El sentimiento mejora, pero los riesgos macroeconómicos persisten
El regreso a la zona neutral en el Índice de Miedo y Codicia refleja un cambio gradual en la psicología del mercado, pero los analistas advierten contra interpretar en exceso un solo dato. Aunque los inversores están menos asustados que en meses recientes, la base general de inversores en criptomonedas sigue siendo cautelosa, y el sentimiento alcista aún no se ha consolidado.
"Las lecturas neutrales pueden simplemente reflejar indecisión", señaló un estratega del mercado, "mientras los participantes esperan señales macroeconómicas y en cadena más claras antes de comprometer capital."
El aumento de las tensiones geopolíticas y la participación aún limitada del sector minorista probablemente pesarán sobre el sentimiento en el corto plazo, incluso mientras los indicadores a corto plazo mejoran.
Punto de mira geopolítico: ataque estadounidense a Venezuela
Todos los ojos siguen enfocados en las noticias globales tras un ataque estadounidense en Venezuela el fin de semana pasado, que ha dominado las portadas y ha generado preguntas sobre posibles efectos secundarios en los mercados financieros globales.
En un anuncio televisado, el presidente Trump afirmó que el presidente venezolano Nicolás Maduro había sido capturado y apartado del poder tras la operación.
El precio del Bitcoin ha permanecido relativamente resistente en el corto plazo tras el evento, un comportamiento que se diferencia de cómo suelen reaccionar muchos activos de riesgo tradicionales ante conmociones geopolíticas.
Los analistas del mercado permanecen divididos sobre el posible impacto del evento en los precios de las criptomonedas.
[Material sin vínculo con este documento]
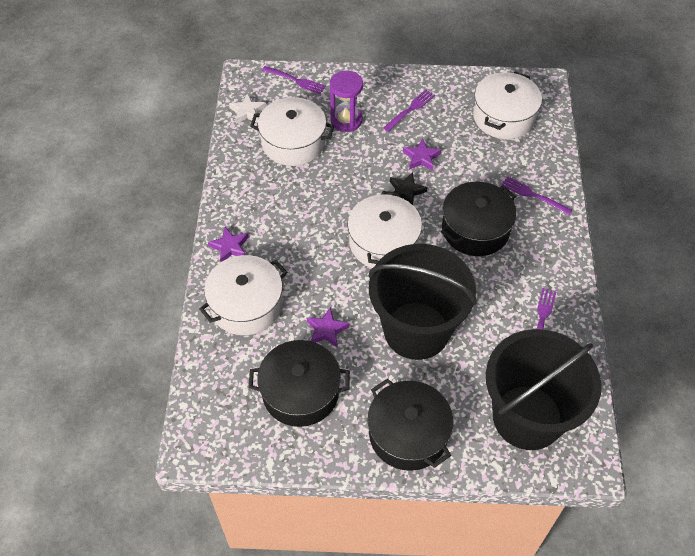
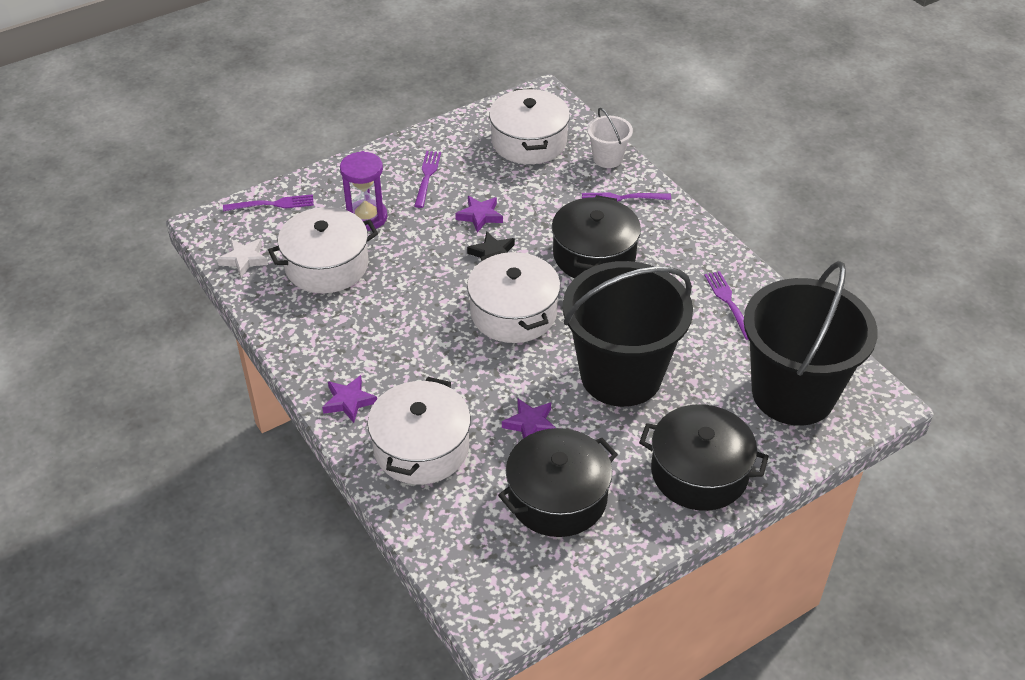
camera: 35 degrees left, 10 degrees down
(550, 158) = (607, 158): none -> white bucket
Algunos sugieren que el precio del Bitcoin podría permanecer prácticamente sin afectar, mientras que otros argumentan que la correlación con los mercados tradicionales —especialmente con las acciones estadounidenses— podría generar volatilidad una vez que comience el comercio principal.
De momento, los operadores y los inversores están observando de cerca tanto los mercados de criptomonedas como los tradicionales mientras las bolsas estadounidenses reabren, lo que podría ofrecer mayor claridad sobre cómo evoluciona el sentimiento.